The Welland Canal is a vital shipping link between Lake Ontario, Lake Erie, and the larger St. Lawrence Seaway transportation system. It enables goods to be transported while bypassing Niagara Falls and the Niagara River. However, the canal poses a unique challenge to those navigating by land.
As railway and automobile traffic increased steadily during the 19th and 20th centuries, it was necessary to plan crossings over (or under) the canal to accommodate this traffic. The most ambitious construction of crossings occurred with the building of the fourth (present-day) Welland Canal from 1913 to 1932. This period saw twenty-one bridges built over the canal for both railway and automobile traffic. Some have since been removed but many remain and are distinctive features of the area's landscape.

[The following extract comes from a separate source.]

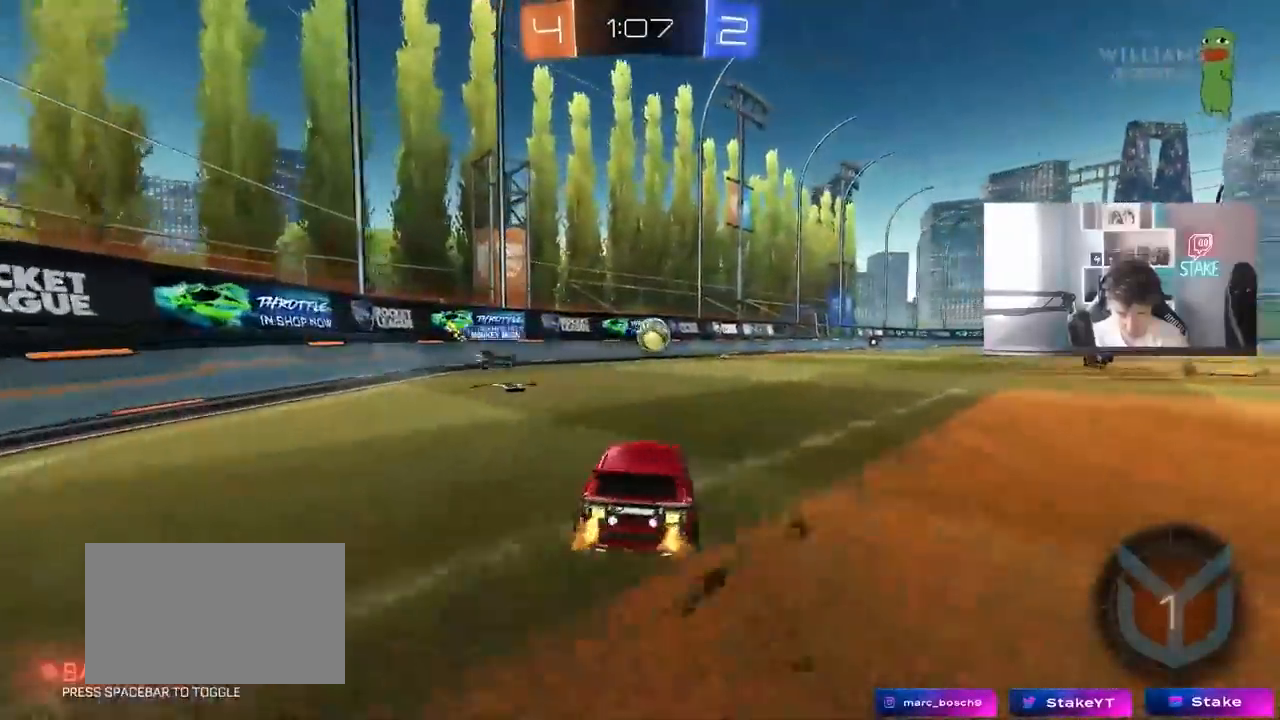
{"keys": ["a", "w"], "mouse": [], "mouse_move": "still", "events": [[167, "a", "up"], [250, "d", "down"], [400, "shift", "down"], [450, "d", "up"], [450, "shift", "up"], [483, "a", "down"]]}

These bridges are a vital link connecting the different communities and cities in the region but are not without their problems. Traffic is frequently stopped at lift bridges during the shipping season to accommodate passing ships, creating traffic jams. Ongoing maintenance of the bridges regularly sees them closed, and accidents occasionally occur which have resulted in bridge closures and traffic detours. Other structures such as tunnels and the skyway enable crossing without disrupting the flow of vehicular traffic, but also require regular maintenance which results in lane reductions or even closures.
There have been many crossings throughout the years over the four different Welland Canals, spanning from Port Colborne to Port Dalhousie. Some of these are examined in the following pages. New crossings are periodically built while others are dismantled as a result of Niagara's changing transportation needs.